Make your own Biodiesel Part 2
Geneva Toothman edited this page 2 months ago


Anybody can make biodiesel. It’s simple, you can make it in your kitchen-- and it’s BETTER than the petro-diesel fuel the huge oil business sell you. Your diesel motor will run better and last longer on your home-made fuel, and it’s much cleaner-- much better for the environment and better for health.

If you make it from utilized cooking oil it’s not only cheap but you’ll be recycling a frustrating waste product. Best of all is the GREAT feeling of flexibility, self-reliance and empowerment it will offer you. Here’s how to do it-- whatever you require to understand.

Straight vegetable oil fuel (SVO) systems can be a clean, effective and economical choice. Unlike biodiesel, with SVO you need to customize the engine. The very best method is to fit a professional singletank SVO system with replacement injectors and glowplugs optimised for veg-oil, along with fuel heating.

With the German Elsbett single-tank SVO system for instance you can use petro-diesel, biodiesel or SVO, in any mix. Just launch and go, stop and turn off, like any other automobile. Journey to Forever’s Toyota TownAce van utilizes an Elsbett single-tank system. More

There are likewise two-tank SVO systems which the oil to make it thinner. You have to begin the engine on ordinary petroleum diesel or biodiesel in one tank and after that switch to SVO in the other tank when the veg-oil is hot enough, and change back to petro- or biodiesel before you stop the engine, or you’ll coke up the injectors.

More details on straight grease systems in my blog.

3. Biodiesel or SVO?

Biodiesel has some clear advantages over SVO: it operates in any diesel, without any conversion or modifications to the engine or the fuel system-- just put it in and go. It likewise has better cold-weather residential or commercial properties than SVO (however not as good as petro-diesel-- see Using biodiesel in winter). Unlike SVO,

it’s backed by lots of long-lasting tests in many nations, including countless miles on the road.

Biodiesel is a tidy, safe, ready-to-use, alternative fuel, whereas it’s fair to say that numerous SVO systems are still experimental and need more development.

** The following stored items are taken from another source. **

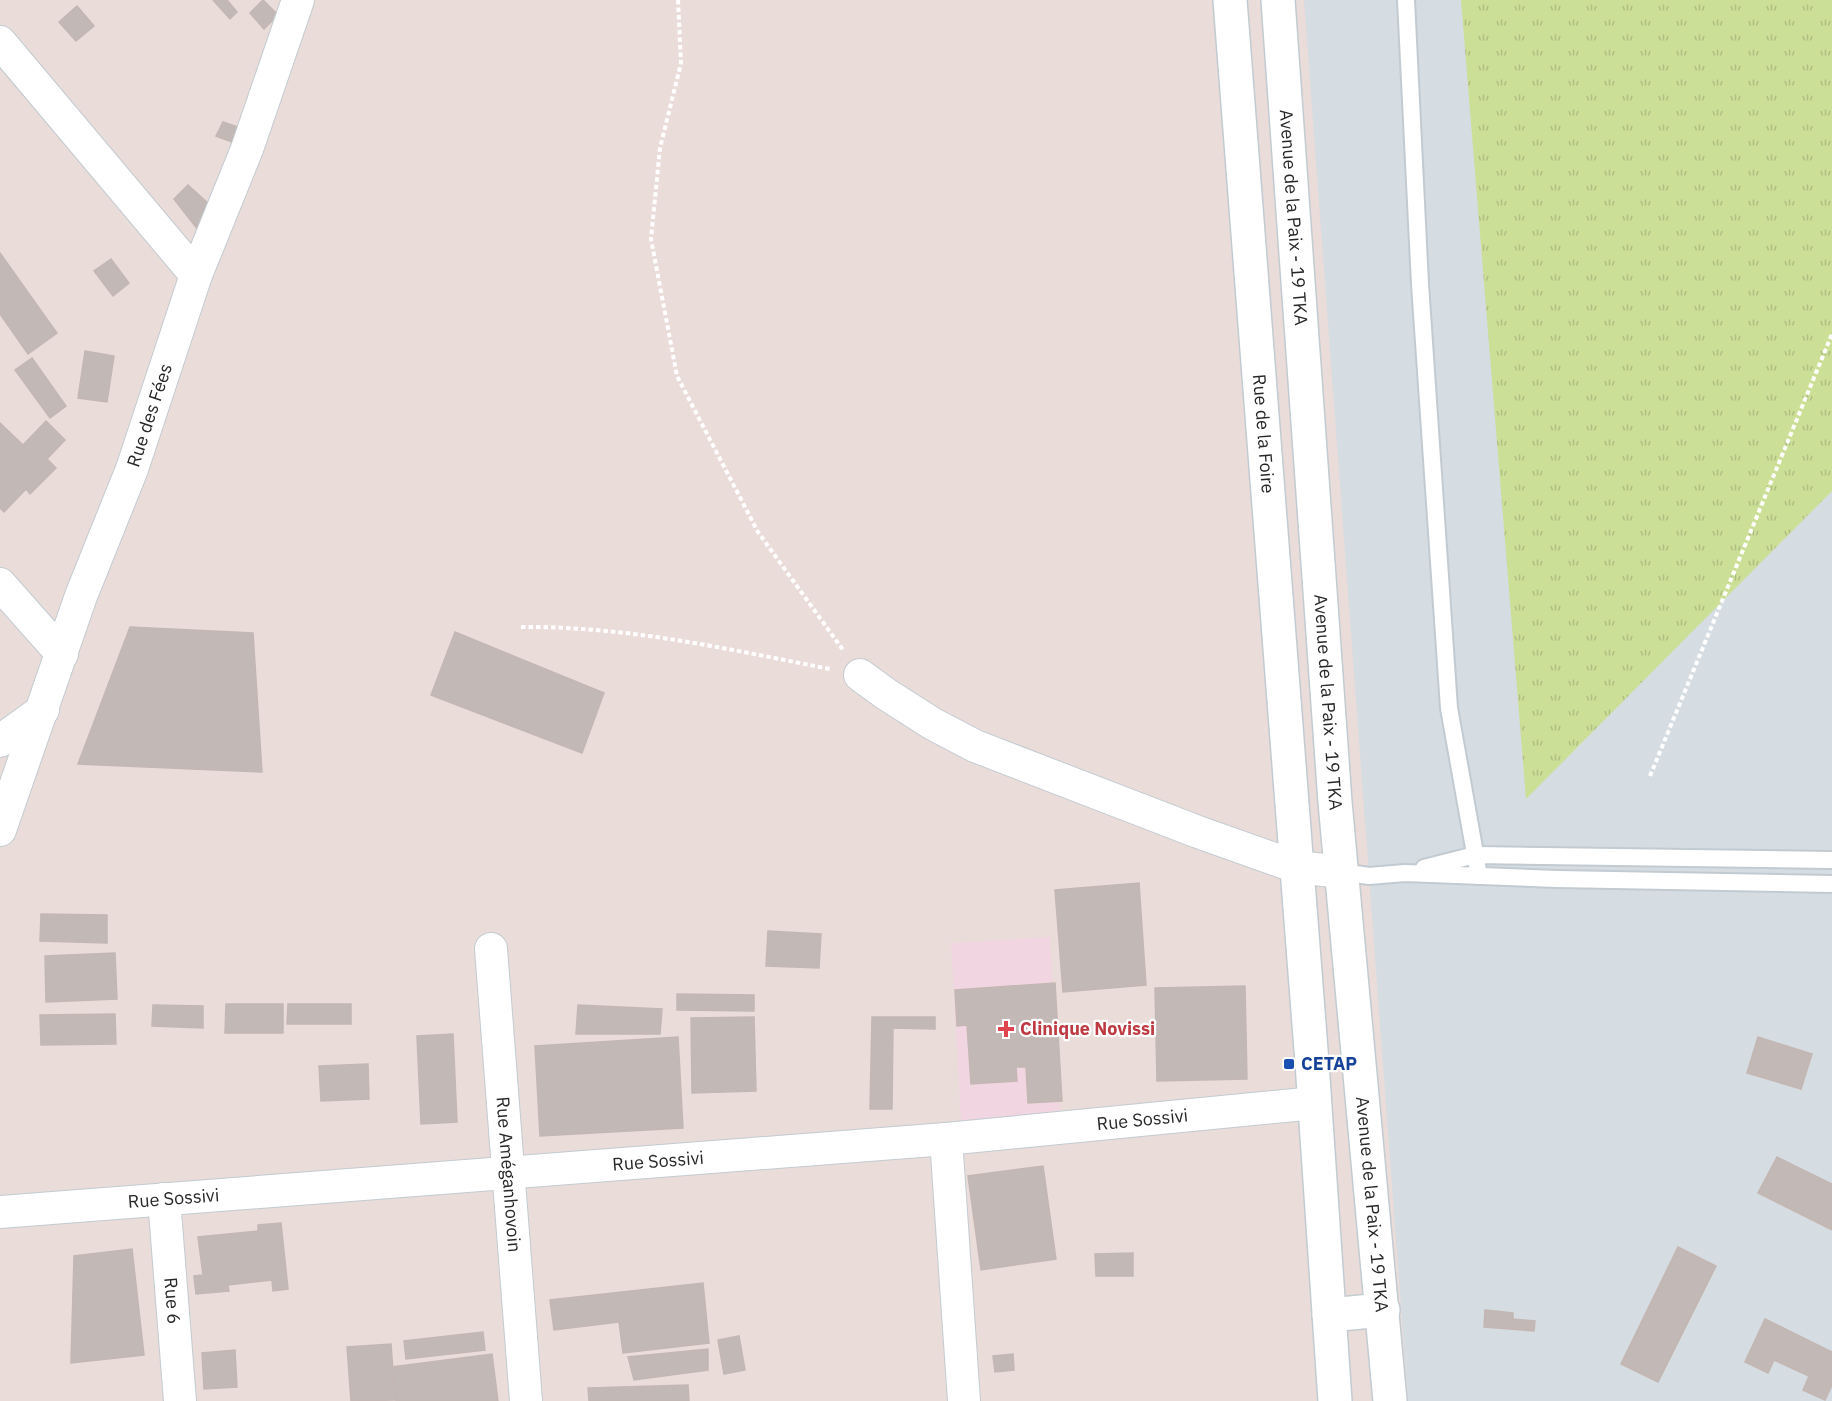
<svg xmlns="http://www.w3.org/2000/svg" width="1832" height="1401" font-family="'IBM Plex Sans',sans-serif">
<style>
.medical{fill:#f1d6e2}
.airport{fill:#d5dce2}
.grass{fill:url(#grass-tufts)}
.building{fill:#c2b8b5;stroke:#c4b7b3;stroke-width:1.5}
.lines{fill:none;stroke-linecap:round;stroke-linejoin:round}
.lane-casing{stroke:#c2cbd1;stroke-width:20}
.street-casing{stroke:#c2cbd1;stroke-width:34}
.secondary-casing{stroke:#c2cbd1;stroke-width:36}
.path{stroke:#fff;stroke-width:4;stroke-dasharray:4.5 3;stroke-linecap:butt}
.lane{stroke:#fff;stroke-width:16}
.street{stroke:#fff;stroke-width:32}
.secondary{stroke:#fff;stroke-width:33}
.health-dot{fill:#e0444e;stroke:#fff;stroke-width:2}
.transit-dot{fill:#1a4fb4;stroke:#fff;stroke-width:2}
.labels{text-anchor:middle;stroke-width:4.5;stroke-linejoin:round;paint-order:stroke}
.street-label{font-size:18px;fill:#272727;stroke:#fff}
.health-label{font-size:18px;font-weight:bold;fill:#be3a42;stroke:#fff;text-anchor:start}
.transit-label{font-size:18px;font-weight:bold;fill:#164399;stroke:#fff;text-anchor:start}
</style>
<defs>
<pattern id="grass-tufts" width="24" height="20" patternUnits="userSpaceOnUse" patternTransform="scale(1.5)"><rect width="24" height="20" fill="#ccdf97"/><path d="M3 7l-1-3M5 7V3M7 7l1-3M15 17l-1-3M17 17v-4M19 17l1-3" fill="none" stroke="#afbf82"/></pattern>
</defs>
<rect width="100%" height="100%" fill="#eadcd9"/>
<polygon class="medical" points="1050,937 1060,1114 961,1120 951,943"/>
<polygon class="airport" points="1304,0 1832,0 1832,1401 1408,1401"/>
<polygon class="grass" points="1461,0 1832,0 1832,491 1526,799"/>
<g class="building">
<polygon points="213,0 227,0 237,12 230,19"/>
<polygon points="263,0 278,15 264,29 250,13"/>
<polygon points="77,6 94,26 76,41 59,22"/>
<polygon points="223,122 238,127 232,142 216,136"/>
<polygon points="188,185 211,206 199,231 174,199"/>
<polygon points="0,253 57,333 28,354 0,314"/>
<polygon points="111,259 129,283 113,296 94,271"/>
<polygon points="85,351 114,356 107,402 78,398"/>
<polygon points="32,358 66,406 50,418 15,370"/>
<polygon points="46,421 65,440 47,459 56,468 30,494 26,489 4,512 0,508 0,423 23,445"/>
<polygon points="130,627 253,633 262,772 78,764"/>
<polygon points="455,632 604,693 582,753 431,695"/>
<polygon points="1139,883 1146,985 1063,992 1055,890"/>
<polygon points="41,914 107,915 107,943 40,941"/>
<polygon points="768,931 821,934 819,968 766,966"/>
<polygon points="115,953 117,999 46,1002 45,956"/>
<polygon points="1055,983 1062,1101 1028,1103 1026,1067 1016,1067 1017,1081 971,1084 967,1025 957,1026 955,990"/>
<polygon points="1245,986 1247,1079 1157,1081 1155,988"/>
<polygon points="677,994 754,995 754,1011 677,1010"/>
<polygon points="226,1004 283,1004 283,1033 225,1033"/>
<polygon points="288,1004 351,1004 351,1024 287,1024"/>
<polygon points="153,1005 203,1006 203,1028 152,1026"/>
<polygon points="578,1005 662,1009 660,1034 576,1034"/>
<polygon points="115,1014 116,1044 41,1045 40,1015"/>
<polygon points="754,1017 756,1091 692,1093 691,1018"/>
<polygon points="872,1017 935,1017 935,1029 893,1028 892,1109 870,1109"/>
<polygon points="453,1034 457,1122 421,1124 417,1036"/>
<polygon points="678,1037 683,1128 540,1136 535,1046"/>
<polygon points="1758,1037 1812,1054 1801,1089 1747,1073"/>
<polygon points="368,1064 369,1099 321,1101 319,1066"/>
<polygon points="1777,1157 1832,1184 1832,1230 1758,1193"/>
<polygon points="1043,1166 1056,1259 981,1270 968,1176"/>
<polygon points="281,1223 288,1289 273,1291 272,1280 228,1285 229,1291 196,1294 194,1276 203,1275 198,1237 258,1231 258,1225"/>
<polygon points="1678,1247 1716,1266 1658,1382 1621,1364"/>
<polygon points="132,1249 144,1355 71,1363 74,1256"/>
<polygon points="1133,1253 1133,1276 1096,1276 1095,1254"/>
<polygon points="703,1283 709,1343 623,1353 619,1322 554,1330 550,1300"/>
<polygon points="1485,1310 1513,1313 1513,1319 1535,1321 1534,1331 1484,1327"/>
<polygon points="1765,1319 1832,1352 1832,1385 1825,1400 1803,1390 1809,1376 1774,1360 1768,1373 1745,1362"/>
<polygon points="483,1332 485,1350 406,1359 404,1341"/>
<polygon points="739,1336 745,1370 724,1374 718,1340"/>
<polygon points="391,1344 395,1400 351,1401 347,1347"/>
<polygon points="708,1349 708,1370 634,1380 628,1357"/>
<polygon points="235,1350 237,1387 204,1389 202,1353"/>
<polygon points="492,1354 498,1401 396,1401 392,1367"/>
<polygon points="1013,1354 1014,1370 995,1372 993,1356"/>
<polygon points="688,1385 689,1401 589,1401 588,1388"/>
</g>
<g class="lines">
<g class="lane-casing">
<g id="lane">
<polyline points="1406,0 1420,284 1449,708 1479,876"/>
<polyline points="1424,868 1475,855 1832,860"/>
<polyline points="1342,872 1369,876 1405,873 1557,879 1832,884"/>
</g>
</g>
<g class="street-casing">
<g id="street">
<polyline points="0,42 196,275"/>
<polyline points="0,584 62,654"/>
<polyline points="860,675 886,694 933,724 975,746 1198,832 1297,867 1342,872"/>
<polyline points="0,741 43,710"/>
<path id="s1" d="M0,830l81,-234 51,-127 64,-194 51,-126 51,-149"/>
<path id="s2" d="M491,949l35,452"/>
<polyline points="946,1139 964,1401"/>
<path id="s3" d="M164,1199l16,202"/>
<path id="s4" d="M0,1212l946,-73 369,-36"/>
</g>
</g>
<g class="secondary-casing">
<g id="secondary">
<path id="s5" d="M1230,0l82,1063 23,338"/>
<path id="s6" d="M1278,0l57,802 55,599"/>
<polyline points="1329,1315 1383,1310"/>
</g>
</g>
<g class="path">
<polyline points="678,0 681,63 660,148 651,239 677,376 758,532 843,650"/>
<path d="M521,627c105,-1 207,22 309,42"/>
<polyline points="1650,776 1832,334"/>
</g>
<use href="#lane" class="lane"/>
<use href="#street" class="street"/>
<use href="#secondary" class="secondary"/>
</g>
<path class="health-dot" d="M1003 1020h6v6h6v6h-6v6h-6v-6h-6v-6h6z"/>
<rect class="transit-dot" x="1283" y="1058" width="12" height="12" rx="3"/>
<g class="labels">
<g class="street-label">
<text dy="6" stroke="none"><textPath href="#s6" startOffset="218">Avenue de la Paix - 19 TKA</textPath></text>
<text dy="6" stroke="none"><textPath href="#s1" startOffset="441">Rue des Fées</textPath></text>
<text dy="6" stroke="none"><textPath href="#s5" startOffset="435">Rue de la Foire</textPath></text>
<text dy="6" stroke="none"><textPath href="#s6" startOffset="704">Avenue de la Paix - 19 TKA</textPath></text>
<text dy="6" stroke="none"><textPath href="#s4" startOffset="1146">Rue Sossivi</textPath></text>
<text dy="6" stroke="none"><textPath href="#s4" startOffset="660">Rue Sossivi</textPath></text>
<text dy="6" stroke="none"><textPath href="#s2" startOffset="226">Rue Améganhovoin</textPath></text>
<text dy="6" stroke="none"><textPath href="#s4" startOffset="174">Rue Sossivi</textPath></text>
<text dy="6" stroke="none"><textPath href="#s6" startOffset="1208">Avenue de la Paix - 19 TKA</textPath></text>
<text dy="6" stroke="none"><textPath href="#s3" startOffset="102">Rue 6</textPath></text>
</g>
<g class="health-label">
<text x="1020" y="1035">Clinique Novissi</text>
</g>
<g class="transit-label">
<text x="1301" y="1070">CETAP</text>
</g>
</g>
</svg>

On the other hand, biodiesel can be more expensive, depending how much you make, what you make it from and whether you’re comparing it with brand-new oil or used oil (and depending upon where you live). And unlike SVO, it has to be processed first.

But the large and rapidly growing worldwide band of homebrewers don’t mind-- they make a supply every week or once a month and soon get used to it. Many have actually been doing it for many years.

Anyway you have to process SVO too, especially WVO (waste grease, used, cooked), which lots of people with SVO systems use since it’s inexpensive or totally free for the taking. With WVO food particles and pollutants and water need to be eliminated, and it probably needs to be deacidified too. Biodieselers say, “If I’m going to have to do all that I may too make biodiesel rather.” But SVO types discount that-- it’s much less processing than making biodiesel, they say. To each his own.